6. Write Off Unsellable Inventory
Once again, we are working our way through how to avoid paying small business taxes for good. Strategy number six is to check to see if the business is in possession of obsolete, stale, defective, or damaged inventory. Many businesses will occasionally encounter items that cannot be sold for various reasons. If your business has unsellable inventory, determine the monetary value of the loss and inform your CPA.
NOTE: The more inventory you can write off, the lower your tax burden will be.

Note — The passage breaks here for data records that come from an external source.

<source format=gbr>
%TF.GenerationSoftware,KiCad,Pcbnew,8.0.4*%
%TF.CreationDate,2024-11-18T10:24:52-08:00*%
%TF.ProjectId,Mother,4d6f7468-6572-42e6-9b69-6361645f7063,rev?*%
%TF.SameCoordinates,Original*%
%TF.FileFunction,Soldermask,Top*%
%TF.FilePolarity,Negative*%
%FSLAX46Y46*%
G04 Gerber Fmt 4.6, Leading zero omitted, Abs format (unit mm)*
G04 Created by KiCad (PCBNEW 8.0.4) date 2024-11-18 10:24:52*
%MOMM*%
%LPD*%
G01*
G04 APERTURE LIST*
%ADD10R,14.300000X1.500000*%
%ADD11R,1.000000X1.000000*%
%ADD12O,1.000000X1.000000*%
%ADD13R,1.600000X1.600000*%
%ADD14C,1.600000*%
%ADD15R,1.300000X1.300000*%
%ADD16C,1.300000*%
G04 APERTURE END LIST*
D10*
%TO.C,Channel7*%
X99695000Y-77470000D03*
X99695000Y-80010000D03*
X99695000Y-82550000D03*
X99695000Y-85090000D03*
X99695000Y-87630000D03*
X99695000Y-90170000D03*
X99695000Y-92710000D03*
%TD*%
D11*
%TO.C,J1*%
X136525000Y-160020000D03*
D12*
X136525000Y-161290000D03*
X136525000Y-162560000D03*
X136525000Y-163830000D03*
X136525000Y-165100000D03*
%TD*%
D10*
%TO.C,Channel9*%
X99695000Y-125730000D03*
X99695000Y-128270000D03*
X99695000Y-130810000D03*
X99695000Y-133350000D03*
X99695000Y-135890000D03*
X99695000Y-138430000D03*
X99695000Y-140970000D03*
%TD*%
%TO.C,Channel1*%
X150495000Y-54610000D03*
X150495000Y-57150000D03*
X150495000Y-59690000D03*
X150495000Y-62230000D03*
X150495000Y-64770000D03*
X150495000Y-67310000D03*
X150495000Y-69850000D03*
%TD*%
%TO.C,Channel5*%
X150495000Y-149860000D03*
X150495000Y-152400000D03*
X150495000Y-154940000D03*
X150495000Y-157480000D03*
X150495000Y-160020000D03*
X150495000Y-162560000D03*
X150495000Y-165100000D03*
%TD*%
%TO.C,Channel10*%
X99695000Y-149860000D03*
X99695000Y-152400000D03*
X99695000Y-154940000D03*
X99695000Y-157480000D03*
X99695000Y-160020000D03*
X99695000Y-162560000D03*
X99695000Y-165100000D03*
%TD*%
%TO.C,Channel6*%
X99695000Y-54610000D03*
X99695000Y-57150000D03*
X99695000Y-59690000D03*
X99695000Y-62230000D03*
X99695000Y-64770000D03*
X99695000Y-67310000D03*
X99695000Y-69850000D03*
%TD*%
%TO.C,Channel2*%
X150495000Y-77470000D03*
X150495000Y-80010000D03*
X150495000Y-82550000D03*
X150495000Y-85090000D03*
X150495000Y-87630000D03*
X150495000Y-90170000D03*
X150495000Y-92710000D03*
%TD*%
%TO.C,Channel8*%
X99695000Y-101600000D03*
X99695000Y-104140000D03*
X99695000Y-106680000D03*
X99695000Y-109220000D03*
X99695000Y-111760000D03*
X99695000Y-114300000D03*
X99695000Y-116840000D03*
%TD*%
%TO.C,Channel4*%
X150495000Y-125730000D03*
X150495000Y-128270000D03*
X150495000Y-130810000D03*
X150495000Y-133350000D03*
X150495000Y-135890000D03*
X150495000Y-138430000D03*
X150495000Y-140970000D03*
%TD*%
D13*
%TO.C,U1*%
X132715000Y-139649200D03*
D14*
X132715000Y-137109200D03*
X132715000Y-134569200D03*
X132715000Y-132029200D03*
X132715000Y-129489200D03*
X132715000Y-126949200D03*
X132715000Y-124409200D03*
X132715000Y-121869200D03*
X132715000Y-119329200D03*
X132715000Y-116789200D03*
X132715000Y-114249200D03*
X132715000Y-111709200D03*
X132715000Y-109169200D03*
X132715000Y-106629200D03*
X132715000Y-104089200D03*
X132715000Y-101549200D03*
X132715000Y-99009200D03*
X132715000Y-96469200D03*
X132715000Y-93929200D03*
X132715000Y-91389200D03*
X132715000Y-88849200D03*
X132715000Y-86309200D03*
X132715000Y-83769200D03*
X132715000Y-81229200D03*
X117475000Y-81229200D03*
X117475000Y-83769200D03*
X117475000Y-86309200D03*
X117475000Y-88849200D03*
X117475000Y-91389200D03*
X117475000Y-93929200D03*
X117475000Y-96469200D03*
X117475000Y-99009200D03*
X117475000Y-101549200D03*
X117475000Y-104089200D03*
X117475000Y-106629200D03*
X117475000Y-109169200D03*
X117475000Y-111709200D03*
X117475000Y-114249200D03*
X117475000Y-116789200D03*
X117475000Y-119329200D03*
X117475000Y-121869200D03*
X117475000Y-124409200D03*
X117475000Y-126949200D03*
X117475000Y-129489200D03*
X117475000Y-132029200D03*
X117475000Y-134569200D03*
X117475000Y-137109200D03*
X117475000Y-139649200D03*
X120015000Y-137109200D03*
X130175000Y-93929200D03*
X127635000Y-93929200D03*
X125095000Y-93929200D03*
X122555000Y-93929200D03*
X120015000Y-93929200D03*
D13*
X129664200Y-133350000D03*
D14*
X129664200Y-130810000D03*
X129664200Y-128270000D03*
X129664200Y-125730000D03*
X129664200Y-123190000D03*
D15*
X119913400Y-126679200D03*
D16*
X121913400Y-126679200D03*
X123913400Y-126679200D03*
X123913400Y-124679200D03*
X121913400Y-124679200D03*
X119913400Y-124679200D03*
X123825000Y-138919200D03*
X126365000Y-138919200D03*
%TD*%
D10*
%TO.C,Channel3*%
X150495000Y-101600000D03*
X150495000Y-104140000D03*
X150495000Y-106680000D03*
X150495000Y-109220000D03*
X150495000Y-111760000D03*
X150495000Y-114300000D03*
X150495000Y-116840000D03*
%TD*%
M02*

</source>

Often, there are new trends and what was in style 5 years ago is no longer in style. So, bad inventory can be written off to reduce taxes. What happens to unsellable inventory once it has been written off? It can be donated to charity, used for parts, marked down and resold, or simply destroyed.
7. Have a Sale
Strategy number seven affects businesses who deal in inventory: traditional retailers. One way to reduce tax liability is to strategically eliminate inventory. This can be done by having a sale. A while ago, I did a video explaining why there really is no such thing as a holiday sale. The markdowns that take place around November or December have more to do with the U.S. tax code.

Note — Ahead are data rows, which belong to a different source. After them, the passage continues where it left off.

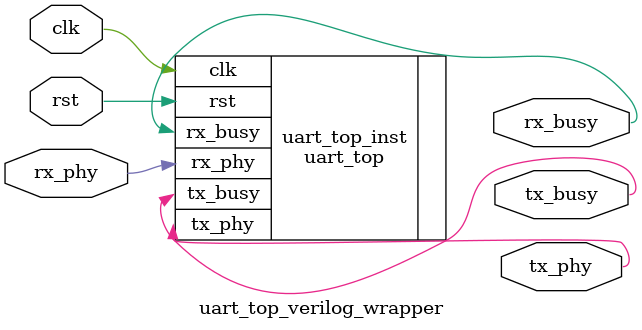
<source format=v>
module uart_top_verilog_wrapper(
    input clk,
    input rst,
    input rx_phy,
    output tx_phy,
    output tx_busy,
    output rx_busy);

    uart_top #(.CLKS_PER_BIT(125000000/115200))
    uart_top_inst (
              .clk(clk),
              .rst(rst),
              .rx_phy(rx_phy),
              .rx_busy(rx_busy),
              .tx_busy(tx_busy),
              .tx_phy(tx_phy));
    
endmodule

</source>
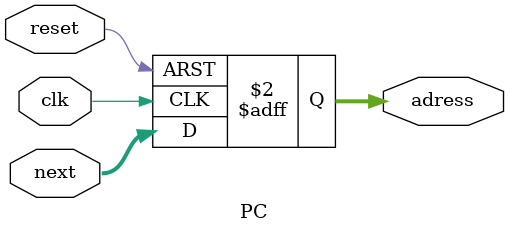
<source format=v>
module PC (
    input clk,          // Clock signal
    input reset,        // Reset signal
    input [31:0] next, // Next instruction address
    output reg [31:0] adress // Current instruction address
);

always @(posedge clk or posedge reset) begin
    if (reset)
        adress <= 32'b0; // Reset adress to 0
    else
        adress <= next; // Update adress to next instruction address
end

endmodule


</source>
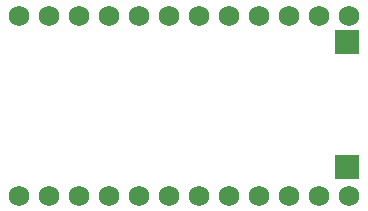
<source format=gts>
G04 #@! TF.GenerationSoftware,KiCad,Pcbnew,7.0.8*
G04 #@! TF.CreationDate,2024-04-01T14:50:31+01:00*
G04 #@! TF.ProjectId,daughterboard,64617567-6874-4657-9262-6f6172642e6b,rev?*
G04 #@! TF.SameCoordinates,Original*
G04 #@! TF.FileFunction,Soldermask,Top*
G04 #@! TF.FilePolarity,Negative*
%FSLAX46Y46*%
G04 Gerber Fmt 4.6, Leading zero omitted, Abs format (unit mm)*
G04 Created by KiCad (PCBNEW 7.0.8) date 2024-04-01 14:50:31*
%MOMM*%
%LPD*%
G01*
G04 APERTURE LIST*
G04 Aperture macros list*
%AMRoundRect*
0 Rectangle with rounded corners*
0 $1 Rounding radius*
0 $2 $3 $4 $5 $6 $7 $8 $9 X,Y pos of 4 corners*
0 Add a 4 corners polygon primitive as box body*
4,1,4,$2,$3,$4,$5,$6,$7,$8,$9,$2,$3,0*
0 Add four circle primitives for the rounded corners*
1,1,$1+$1,$2,$3*
1,1,$1+$1,$4,$5*
1,1,$1+$1,$6,$7*
1,1,$1+$1,$8,$9*
0 Add four rect primitives between the rounded corners*
20,1,$1+$1,$2,$3,$4,$5,0*
20,1,$1+$1,$4,$5,$6,$7,0*
20,1,$1+$1,$6,$7,$8,$9,0*
20,1,$1+$1,$8,$9,$2,$3,0*%
G04 Aperture macros list end*
%ADD10C,1.752600*%
%ADD11RoundRect,0.250001X-0.799999X-0.799999X0.799999X-0.799999X0.799999X0.799999X-0.799999X0.799999X0*%
G04 APERTURE END LIST*
D10*
X104000000Y-101475000D03*
X106540000Y-101475000D03*
X109080000Y-101475000D03*
X111620000Y-101475000D03*
X114160000Y-101475000D03*
X116700000Y-101475000D03*
X119240000Y-101475000D03*
X121780000Y-101475000D03*
X124320000Y-101475000D03*
X126860000Y-101475000D03*
X129400000Y-101475000D03*
X131940000Y-101475000D03*
X131940000Y-116715000D03*
X129400000Y-116715000D03*
X126860000Y-116715000D03*
X124320000Y-116715000D03*
X121780000Y-116715000D03*
X119240000Y-116715000D03*
X116700000Y-116715000D03*
X114160000Y-116715000D03*
X111620000Y-116715000D03*
X109080000Y-116715000D03*
X106540000Y-116715000D03*
X104000000Y-116715000D03*
D11*
X131750000Y-114250000D03*
X131750000Y-103750000D03*
M02*

</source>
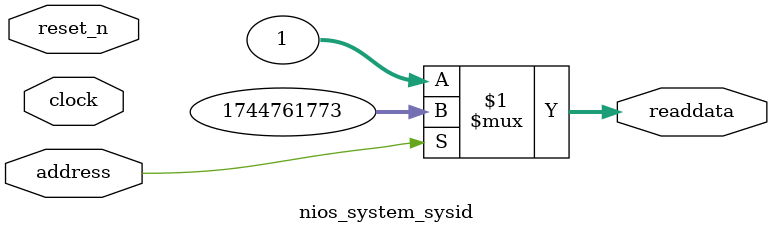
<source format=v>



// synthesis translate_off
`timescale 1ns / 1ps
// synthesis translate_on

// turn off superfluous verilog processor warnings 
// altera message_level Level1 
// altera message_off 10034 10035 10036 10037 10230 10240 10030 

module nios_system_sysid (
               // inputs:
                address,
                clock,
                reset_n,

               // outputs:
                readdata
             )
;

  output  [ 31: 0] readdata;
  input            address;
  input            clock;
  input            reset_n;

  wire    [ 31: 0] readdata;
  //control_slave, which is an e_avalon_slave
  assign readdata = address ? 1744761773 : 1;

endmodule



</source>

The IRS treats excess inventory as money in the bank that has yet to be realized. So, to avoid paying taxes, a prudent entrepreneur should eliminate excess inventory. One way to do this is by having a sale. Much of the inventory needs to be liquidated before the year ends.

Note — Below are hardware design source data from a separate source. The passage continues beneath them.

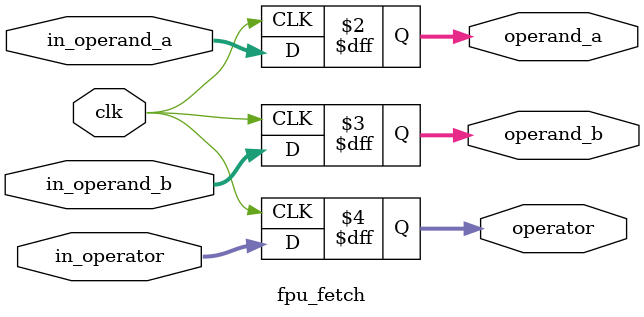
<source format=v>
`timescale 1ns / 1ps

module fpu_fetch(
    input clk,
    input [31:0] in_operand_a,
    input [31:0] in_operand_b,
    input [1:0] in_operator,
    output reg [31:0] operand_a,
    output reg [31:0] operand_b,
    output reg [1:0] operator
    );
    
    always @ (posedge clk) begin
        operand_a <= in_operand_a;
        operand_b <= in_operand_b;
        operator <= in_operator;
    end
    
endmodule

</source>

Once the sale has completed, the business has essentially traded tangible goods for dollars. Let's assume the business made a profit; even on marked down goods. So, what happens with this new infusion of cash? An entrepreneur can now implement any of the strategies discussed earlier. One possibility is to strategically take on debt by buying new inventory. The purchase of any new inventory should take place in the current year that is ending. It is generally not advised to take possession of new goods until the following year.
Bonus Tax-Saving Tip
This article highlighted seven strategies on how to legally hide business profits and avoid paying taxes. Once again, here are the seven ways:
- Employee bonuses
- Charitable donations
- Shop for needed items just before the year ends
- Pay down inevitable expenses in advance
- Contribute to retirement
- Write off bad inventory
- Have a sale to get rid of excess inventory
I’ll leave you with an additional word of advice: A common mistake that entrepreneurs make is incurring huge sums of money right before the end of the year. If you come into a large amount of cash in December, and you have a plan to invest it in such a way that it lowers your tax burden, then you are safe. Whenever possible, entrepreneurs should avoid any and all big money deals at the end of the year because it is difficult to get rid of a nest egg by December 31st.
As soon as the money is incurred, the clock is ticking. If the business inherits $400,000 in December, there will be a massive tax bill, assuming the money was not reallocated before December 31st. But, if the transaction was delayed and the money taken at the beginning of the year, it is much easier to account for the excess cash and make prudent investments so that the year ends with minimal profit.